Lois asks Gallo about himself and Gallo wants to tell her a "fantastic" story. Lex finds out that Gallo has a rock of alien origin inside his building just as Superman goes back to Smallville to meet with his parents. Talking to both of them in the barn; Clark tells them about what happened and thinks he can be killed. Lois calls Jimmy to come over to the Casino, as Luthor plots his invasion on Gallo's casino. As promised at "Fun Day", Superman arrives at the casino, where Gallo meets with him with Lois and Jimmy behind him and reveals who he really is. Tony Gallo is not Tony Gallo at all; but a physical embodiment of kryptonite that came to Earth the same time Superman did. Gallo wants to show Superman his origins by going inside the kryptonite room, but its effects might kill him: Superman agrees anyway. Inside, Superman falls in pain and the rock takes an anthropomorphic form, just as Luthor arrives and insists on keeping the door opened. Just as they scan Superman and kryptonite, Gallo awakens and snaps, screaming to kill them all. Superman and the kryptonite are on Krypton at a time before it exploded; he sees Jor-El and Lara and sees himself as a baby. Gallo, driven mad, kills himself after thinking Lois is his mother. Luthor prepares to kill Lois and Jimmy, but Jimmy threatens him instead. Just as Krypton explodes, Superman sees how he escaped and is in tears when he sees Jor-El and Lara die, completing his origin. Luthor leaves, but is happy that he got a piece of the rock, just as Superman awakens to a relieved Lois and Jimmy.

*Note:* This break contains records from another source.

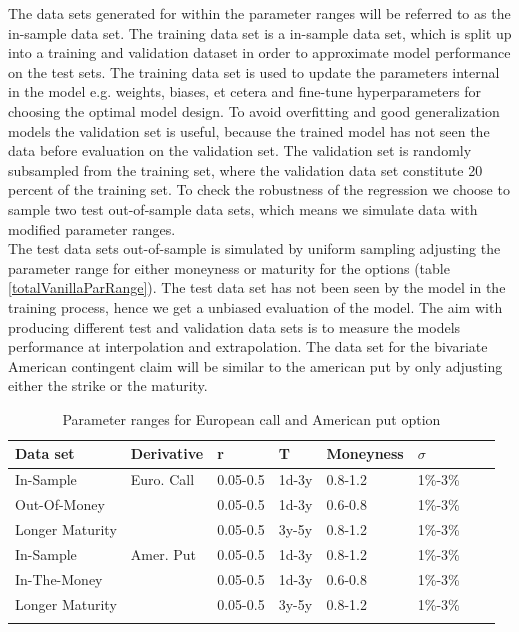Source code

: The data sets generated for within the parameter ranges will be referred to as the in-sample data set. The training data set is a in-sample data set, which is split up into a training and validation dataset in order to approximate model performance on the test sets. The training data set is used to update the parameters internal in the model e.g. weights, biases, et cetera and fine-tune hyperparameters for choosing the optimal model design. To avoid overfitting and good generalization models the validation set is useful, because the trained model has not seen the data before evaluation on the validation set. The validation set is randomly subsampled from the training set, where the validation data set constitute 20 percent of the training set. To check the robustness of the regression we choose to sample two test out-of-sample data sets, which means we simulate data with modified parameter ranges. \\

The test data sets out-of-sample is simulated by uniform sampling adjusting the parameter range for either moneyness or maturity for the options (table \ref{totalVanillaParRange}). The test data set has not been seen by the model in the training process, hence we get a unbiased evaluation of the model. The aim with producing different test and validation data sets is to measure the models performance at interpolation and extrapolation. The data set for the bivariate American contingent claim will be similar to the american put by only adjusting either the strike or the maturity.\\

\begin{table}[th]
\caption{Parameter ranges for European call and American put option}
\label{tab:totalVanillaParRange}
\centering
\begin{tabular}{l l l l l l l l }
\toprule
\textbf{Data set} & Derivative  & \textbf{r} & \textbf{T} & \textbf{Moneyness} & \textbf{$\sigma$} \\
\midrule
In-Sample & Euro. Call & 0.05-0.5 & 1d-3y & 0.8-1.2 & 1\%-3\%\\ 
Out-Of-Money & & 0.05-0.5 & 1d-3y & 0.6-0.8 & 1\%-3\%\\
Longer Maturity & & 0.05-0.5 & 3y-5y & 0.8-1.2 & 1\%-3\%\\
In-Sample & Amer. Put & 0.05-0.5 & 1d-3y & 0.8-1.2 & 1\%-3\%\\ 
In-The-Money & & 0.05-0.5 & 1d-3y & 0.6-0.8 & 1\%-3\%\\
Longer Maturity & & 0.05-0.5 & 3y-5y & 0.8-1.2 & 1\%-3\%\\
\bottomrule\\
\end{tabular}
\end{table}

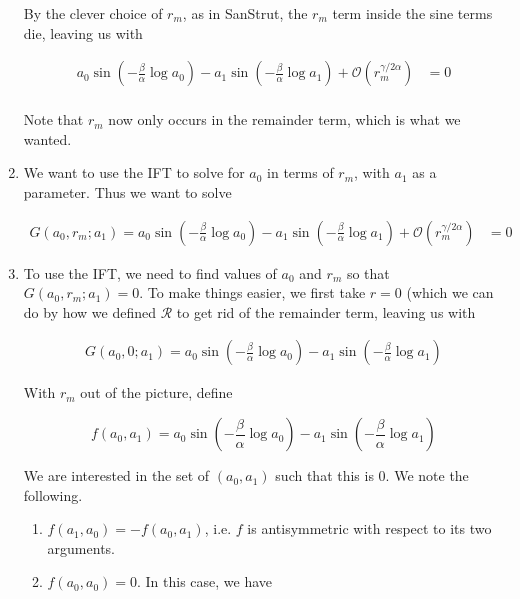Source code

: \documentclass[12pt]{article}
\begin{document}
\begin{enumerate}
By the clever choice of $r_m$, as in SanStrut, the $r_m$ term inside the sine terms die, leaving us with

\begin{align}\label{jumpeq4}
a_0 \sin \left( - \frac{\beta}{\alpha} \log a_0 \right) - a_1 \sin \left( - \frac{\beta}{\alpha} \log a_1 \right) + \mathcal{O}(r_m^{\gamma / 2 \alpha}) &= 0 \\
\end{align}

Note that $r_m$ now only occurs in the remainder term, which is what we wanted.

\item We want to use the IFT to solve for $a_0$ in terms of $r_m$, with $a_1$ as a parameter. Thus we want to solve

\begin{align*}
G(a_0, r_m; a_1) = 
a_0 \sin \left( -\frac{\beta}{\alpha} \log a_0 \right) - a_1 \sin \left( - \frac{\beta}{\alpha} \log a_1 \right) + \mathcal{O}(r_m^{\gamma / 2 \alpha}) &= 0
\end{align*}

\item To use the IFT, we need to find values of $a_0$ and $r_m$ so that $G(a_0, r_m; a_1) = 0$. To make things easier, we first take $r = 0$ (which we can do by how we defined $\mathcal{R}$ to get rid of the remainder term, leaving us with

\begin{align*}
G(a_0, 0; a_1) = 
a_0 \sin \left( - \frac{\beta}{\alpha} \log a_0 \right) - a_1 \sin \left( - \frac{\beta}{\alpha} \log a_1 \right)
\end{align*}

With $r_m$ out of the picture, define

\begin{equation}
f(a_0, a_1) = 
a_0 \sin \left( - \frac{\beta}{\alpha} \log a_0 \right) - a_1 \sin \left( - \frac{\beta}{\alpha} \log a_1 \right)
\end{equation}

We are interested in the set of $(a_0, a_1)$ such that this is 0. We note the following.

\begin{enumerate}
	\item $f(a_1, a_0) = -f(a_0, a_1)$, i.e. $f$ is antisymmetric with respect to its two arguments.

	\item $f(a_0, a_0) = 0$. In this case, we have


\end{enumerate}
\end{enumerate}
\end{document}
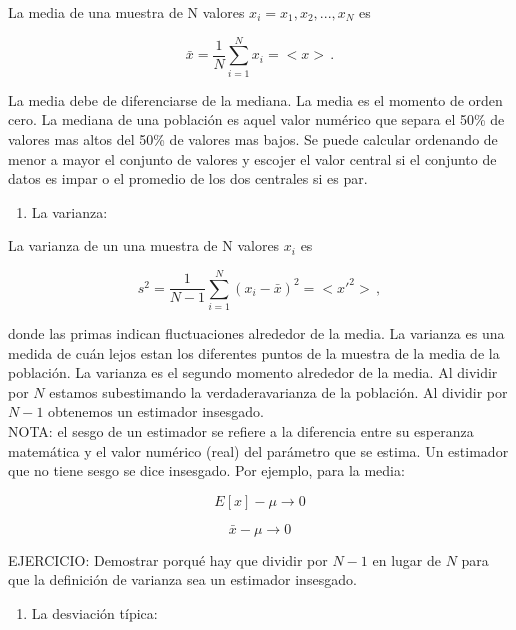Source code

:\documentclass[
]{agujournal2019}
\providecommand{\tightlist}{%
  \setlength{\itemsep}{0pt}\setlength{\parskip}{0pt}}\usepackage{longtable,booktabs,array}
\begin{document}
La media de una muestra de N valores \(x_i=x_1,x_2,...,x_N\) es

\begin{equation}
\bar{x}=\frac{1}{N}\sum^N_{i=1}x_i=<x>\,.
\end{equation}

La media debe de diferenciarse de la mediana. La media es el momento de
orden cero. La mediana de una población es aquel valor numérico que
separa el 50\% de valores mas altos del 50\% de valores mas bajos. Se
puede calcular ordenando de menor a mayor el conjunto de valores y
escojer el valor central si el conjunto de datos es impar o el promedio
de los dos centrales si es par.\\

\begin{enumerate}
\def\labelenumi{\arabic{enumi}.}
\setcounter{enumi}{1}
\tightlist
\item
  La varianza:\\
\end{enumerate}

La varianza de un una muestra de N valores \(x_i\) es

\begin{equation}
s^2=\frac{1}{N-1}\sum^N_{i=1}(x_i-\bar{x})^2=<x'^2>\,,
\end{equation}

donde las primas indican fluctuaciones alrededor de la media. La
varianza es una medida de cuán lejos estan los diferentes puntos de la
muestra de la media de la población. La varianza es el segundo momento
alrededor de la media. Al dividir por \(N\) estamos subestimando la
verdaderavarianza de la población. Al dividir por \(N-1\) obtenemos un
estimador insesgado.\\

NOTA: el sesgo de un estimador se refiere a la diferencia entre su
esperanza matemática y el valor numérico (real) del parámetro que se
estima. Un estimador que no tiene sesgo se dice insesgado. Por ejemplo,
para la media:

\[E[x]-\mu \rightarrow {0}\]

\[\bar{x}-\mu \rightarrow {0}\]

EJERCICIO: Demostrar porqué hay que dividir por \(N-1\) en lugar de
\(N\) para que la definición de varianza sea un estimador insesgado.\\

\begin{enumerate}
\def\labelenumi{\arabic{enumi}.}
\setcounter{enumi}{2}
\tightlist
\item
  La desviación típica:\\
\end{enumerate}
\end{document}
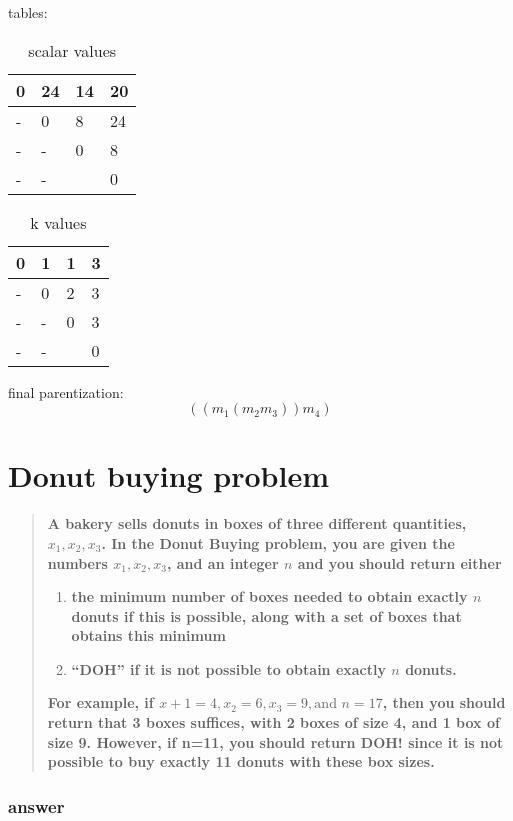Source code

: \documentclass[titlepage]{article}\usepackage[]{graphicx}\usepackage[]{color}
\begin{document}
tables:
\begin{table}[h]
	\caption{scalar values}
	\label{tab:mylabel}
	\begin{tabular}{|l|l|l|l|}
		\hline
		0 & 24 & 14 & 20 \\ \hline
		- & 0  & 8  & 24 \\ \hline
		- & -  & 0  & 8  \\ \hline
		- & -  &    & 0  \\ \hline
	\end{tabular}
\end{table}

\begin{table}[h]
	\caption{k values}
	\label{tab:kval}
	\begin{tabular}{|l|l|l|l|}
		\hline
		0 & 1 & 1 & 3 \\ \hline
		- & 0  & 2  & 3 \\ \hline
		- & -  & 0  & 3  \\ \hline
		- & -  &    & 0  \\ \hline
	\end{tabular}
\end{table}

final parentization:
\[ \left( (m_1 (m_2 m_3)) m_4 \right)\]

\section{Donut buying problem}
\begin{quote}
	\textbf{A bakery sells donuts in boxes of three different quantities, $x_1, x_2,
		x_3$. In the Donut Buying problem, you are given the numbers $x_1, x_2,
		x_3$, and an integer $n$ and you should return either }
	\begin{enumerate}
		\item \textbf{the minimum number of boxes needed to obtain exactly $n$ donuts if
			this is possible, along with a set of boxes that obtains this minimum}
		\item \textbf{``DOH'' if it is not possible to obtain exactly $n$ donuts. }
	\end{enumerate}
	\textbf{For example, if $x+1 = 4, x_2 =6, x_3 = 9, \text{and } n=17$, then you should
	return that 3 boxes suffices, with 2 boxes of size 4, and 1 box of size 9.
	However, if n=11, you should return DOH! since it is not possible to buy
exactly 11 donuts with these box sizes. }
\end{quote}
\subsubsection{answer}
\end{document}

Doing what the kryptonite asked for, Superman sends the rock into the sun and recounts the story to his Ma and Pa. He then goes to see Lois, as Clark, and asks if she wants some company. She agrees and they spend the night together.

==Reaction==
Since its publication, readers have favored the story. The general response was that the story contained great moments between Lois and Superman, Superman with Ma and Pa Kent, and Tim Sale's artwork was great, but felt the story was mediocre, with Lex Luthor and Jimmy Olsen having no place in the story, and feeling the entity within the kryptonite was random. Supermanhomepage.com reviewed the issues of the story, and while they praised the first five, the final issue had a low score because of inconsistency with the entity that was inside the kryptonite.

==Continuity==
With Superman: Secret Origin by Geoff Johns and Gary Frank, it can be assumed that this storyline is not in continuity anymore, but that notion can neither be confirmed nor denied as of 2010. The reasons ranged from Superman encountering kryptonite for the first time in this story, whereas this turns out to have happened in Secret Origin; the Fortress' appearance; the appearances of Krypton; Jor-El and Lara; and the events of this story itself have all led to the speculation that this storyline has been removed from continuity entirely.